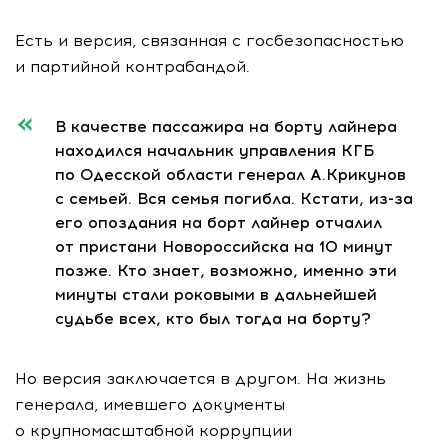
Есть и версия, связанная с госбезопасностью
и партийной контрабандой.
В качестве пассажира на борту лайнера
находился начальник управления КГБ
по Одесской области генерал А.Крикунов
с семьей. Вся семья погибла. Кстати,
из-за
его опоздания на борт лайнер отчалил
от пристани Новороссийска на 10 минут
позже. Кто знает, возможно, именно эти
минуты стали роковыми в дальнейшей
судьбе всех, кто был тогда на борту?
Но версия заключается в другом. На жизнь
генерала, имевшего документы
о крупномасштабной коррупции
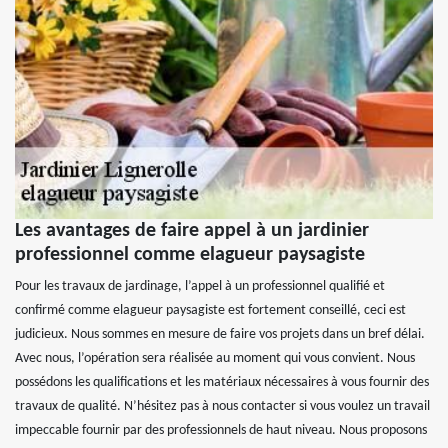
Les avantages de faire appel à un jardinier
professionnel comme elagueur paysagiste
Pour les travaux de jardinage, l’appel à un professionnel qualifié et
confirmé comme elagueur paysagiste est fortement conseillé, ceci est
judicieux. Nous sommes en mesure de faire vos projets dans un bref délai.
Avec nous, l’opération sera réalisée au moment qui vous convient. Nous
possédons les qualifications et les matériaux nécessaires à vous fournir des
travaux de qualité. N’hésitez pas à nous contacter si vous voulez un travail
impeccable fournir par des professionnels de haut niveau. Nous proposons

+---+

Check each line of the listing for the word "travaux". Report how many lines have it, and nothing more.

2